A pair of friends who received Instagram abuse have the negativity on it's head to create an inspiring body positive campaign.

A few months ago, we bought you news of Georgia Gibbs a model from Australia, who attracted attention after being criticised for posting the following photo on Instagram.

User's flocked to the photo to accuse Georgia, a size six model, of photo shopping her friend in order to make herself look thinner.

She and her friend, Kate Wasley, who is plus size model, were both appalled by the comments and decided that they wanted to make a change for the better.

Months later they have returned with an inspirational campaign called Any BODY, which aims to combat the social stigma surrounding women's body sizes.

The aim of the project is to readdress the way women and society as a whole are taught to perceive aesthetic and body shape.

Speaking to UniLad, Georgia said:

Any BODY was created because we were concerned at the way society and women looked at themselves, not to mention the endless comparisons women make to other women on social media.

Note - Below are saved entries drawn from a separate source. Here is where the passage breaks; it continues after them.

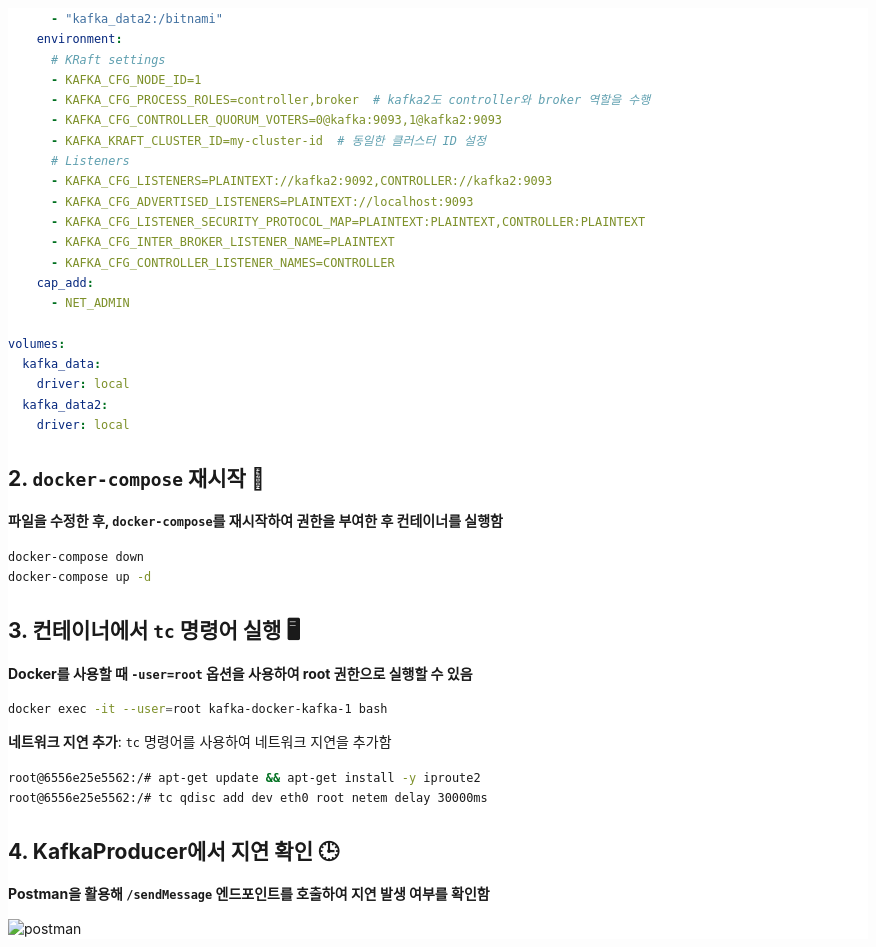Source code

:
 ```yaml
      - "kafka_data2:/bitnami"
    environment:
      # KRaft settings
      - KAFKA_CFG_NODE_ID=1
      - KAFKA_CFG_PROCESS_ROLES=controller,broker  # kafka2도 controller와 broker 역할을 수행
      - KAFKA_CFG_CONTROLLER_QUORUM_VOTERS=0@kafka:9093,1@kafka2:9093
      - KAFKA_KRAFT_CLUSTER_ID=my-cluster-id  # 동일한 클러스터 ID 설정
      # Listeners
      - KAFKA_CFG_LISTENERS=PLAINTEXT://kafka2:9092,CONTROLLER://kafka2:9093
      - KAFKA_CFG_ADVERTISED_LISTENERS=PLAINTEXT://localhost:9093
      - KAFKA_CFG_LISTENER_SECURITY_PROTOCOL_MAP=PLAINTEXT:PLAINTEXT,CONTROLLER:PLAINTEXT
      - KAFKA_CFG_INTER_BROKER_LISTENER_NAME=PLAINTEXT
      - KAFKA_CFG_CONTROLLER_LISTENER_NAMES=CONTROLLER
    cap_add:
      - NET_ADMIN

volumes:
  kafka_data:
    driver: local
  kafka_data2:
    driver: local

```

## **2. `docker-compose` 재시작 🚀**

**파일을 수정한 후, `docker-compose`를 재시작하여 권한을 부여한 후 컨테이너를 실행함**

```bash
docker-compose down
docker-compose up -d
```

## **3. 컨테이너에서 `tc` 명령어 실행 🖥️**

**Docker를 사용할 때 `-user=root` 옵션을 사용하여 root 권한으로 실행할 수 있음**

```bash
docker exec -it --user=root kafka-docker-kafka-1 bash
```


**네트워크 지연 추가**: `tc` 명령어를 사용하여 네트워크 지연을 추가함

```bash
root@6556e25e5562:/# apt-get update && apt-get install -y iproute2
root@6556e25e5562:/# tc qdisc add dev eth0 root netem delay 30000ms
```

## **4. KafkaProducer에서 지연 확인 🕒**

**Postman을 활용해 `/sendMessage` 엔드포인트를 호출하여 지연 발생 여부를 확인함**

![postman](https://github.com/user-attachments/assets/027675fb-1099-48a4-8dd3-6ee65d4acb42)
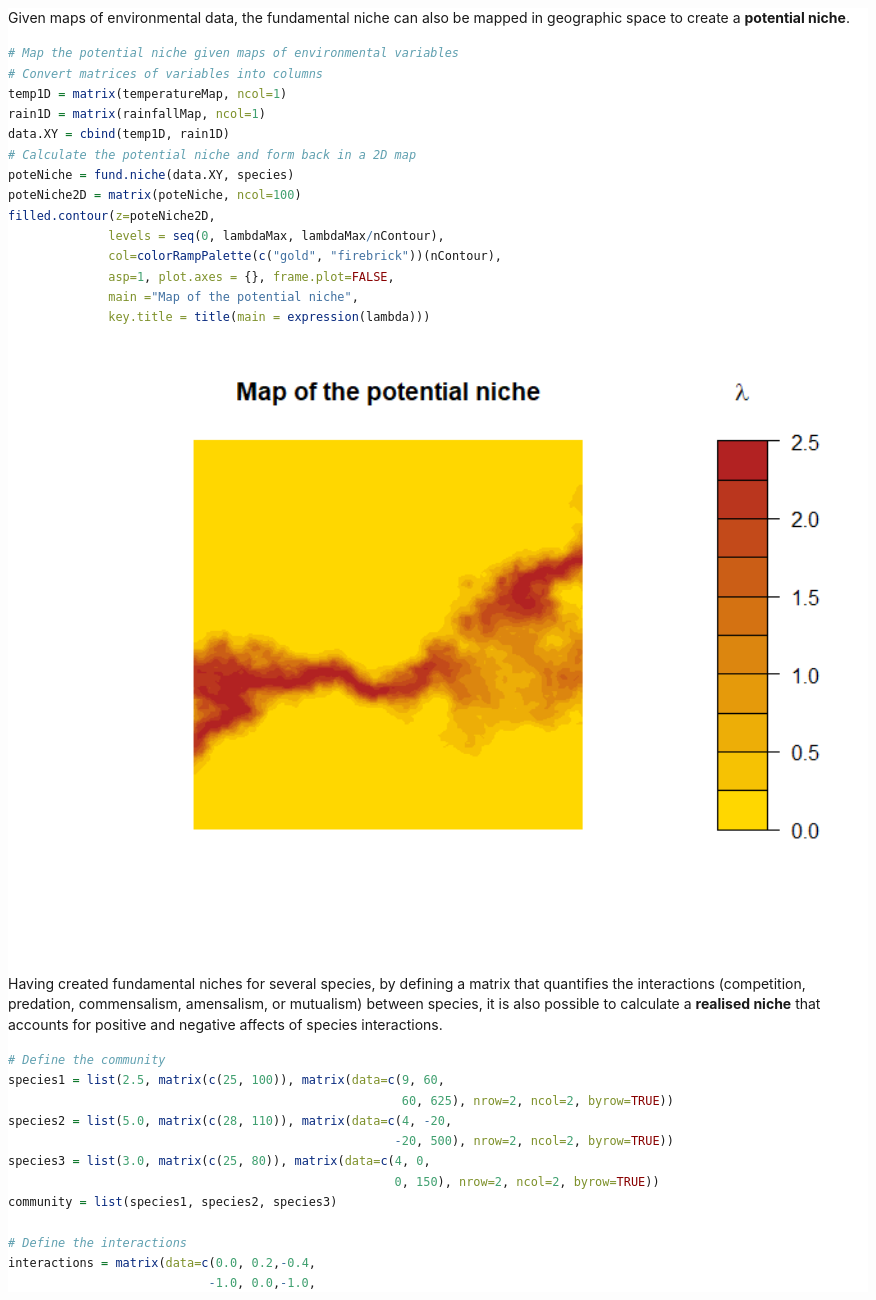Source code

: Given maps of environmental data, the fundamental niche can also be
mapped in geographic space to create a **potential niche**.

``` r
# Map the potential niche given maps of environmental variables
# Convert matrices of variables into columns
temp1D = matrix(temperatureMap, ncol=1)
rain1D = matrix(rainfallMap, ncol=1)
data.XY = cbind(temp1D, rain1D)
# Calculate the potential niche and form back in a 2D map
poteNiche = fund.niche(data.XY, species)
poteNiche2D = matrix(poteNiche, ncol=100)
filled.contour(z=poteNiche2D,
              levels = seq(0, lambdaMax, lambdaMax/nContour),
              col=colorRampPalette(c("gold", "firebrick"))(nContour),
              asp=1, plot.axes = {}, frame.plot=FALSE,
              main ="Map of the potential niche",
              key.title = title(main = expression(lambda)))
```

<img src="man/figures/README-pote-niche-example-1.png" width="100%" />

Having created fundamental niches for several species, by defining a
matrix that quantifies the interactions (competition, predation,
commensalism, amensalism, or mutualism) between species, it is also
possible to calculate a **realised niche** that accounts for positive
and negative affects of species interactions.

``` r
# Define the community
species1 = list(2.5, matrix(c(25, 100)), matrix(data=c(9, 60,
                                                       60, 625), nrow=2, ncol=2, byrow=TRUE))
species2 = list(5.0, matrix(c(28, 110)), matrix(data=c(4, -20, 
                                                      -20, 500), nrow=2, ncol=2, byrow=TRUE))
species3 = list(3.0, matrix(c(25, 80)), matrix(data=c(4, 0,
                                                      0, 150), nrow=2, ncol=2, byrow=TRUE))
community = list(species1, species2, species3)

# Define the interactions
interactions = matrix(data=c(0.0, 0.2,-0.4,
                            -1.0, 0.0,-1.0,
```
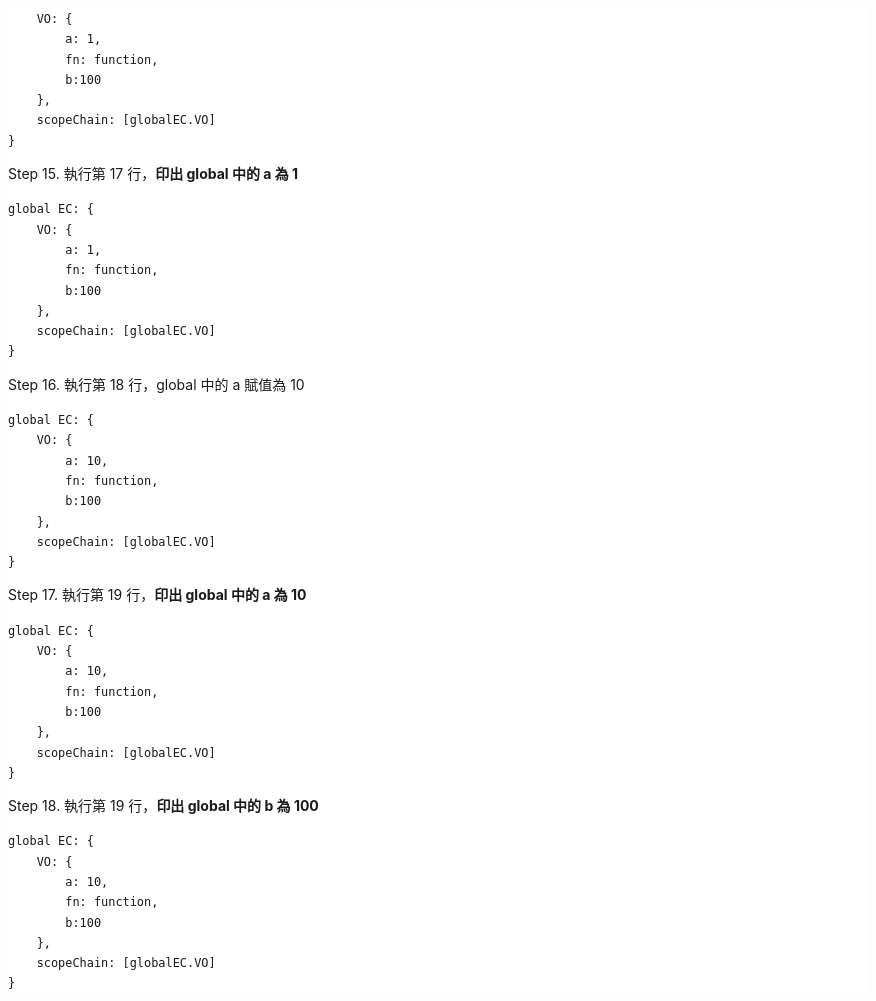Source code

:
 ```
    VO: {
        a: 1,
        fn: function,
        b:100
    },
    scopeChain: [globalEC.VO]
}

```
Step 15.  執行第 17 行，**印出 global 中的 a 為 1**
```
global EC: {
    VO: {
        a: 1,
        fn: function,
        b:100
    },
    scopeChain: [globalEC.VO]
}

```
Step 16.  執行第 18 行，global 中的 a 賦值為 10
```
global EC: {
    VO: {
        a: 10,
        fn: function,
        b:100
    },
    scopeChain: [globalEC.VO]
}

```
Step 17.  執行第 19 行，**印出 global 中的 a 為 10**
```
global EC: {
    VO: {
        a: 10,
        fn: function,
        b:100
    },
    scopeChain: [globalEC.VO]
}

```
Step 18.  執行第 19 行，**印出 global 中的 b 為 100**
```
global EC: {
    VO: {
        a: 10,
        fn: function,
        b:100
    },
    scopeChain: [globalEC.VO]
}

```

So, Any BODY was born really to bring back a little real into our social media world.

It's not unusual for Instagram users to promote different and confident views on what a body 'should' look like.

Recently there was the personal trainer who showed how easy it is to hide cellulite on the platform, and how side by side photos can dramatically alter someone's shape.

However, Any BODY has quickly become something bigger than a viral photo.

Georgia recently joined a group of girls from different backgrounds and of all shapes and sizes during Miami swim week to highlight the extent of shaming online.

All of the models who now represent Any BODY only work with brands that produce clothing for all sizes, so as not to exclude any of their followers.

Reflecting on the initial wave of negativity, Kate recalls how that had encouraged her to make a change.

UniLad quote her as saying:

I was just shocked at how people came to that conclusion in the first place.

 It just really ignited a fire in me that something had to be done regarding body image and including different body types side by side on social media.

The best friends who regularly hit the gym together now have over 200,000 followers on the Any BODY account, which was only launched in March.

Each post comes attached with it's own positive message and always achieves thousands of likes.

Speaking to Perth Now, Gibbs said:

We created Any Body to celebrate our differences, encourage women to quit the comparisons and learn to love themselves.

We hope that one day Kate and I will walk down a runway side by side, not in separate shows.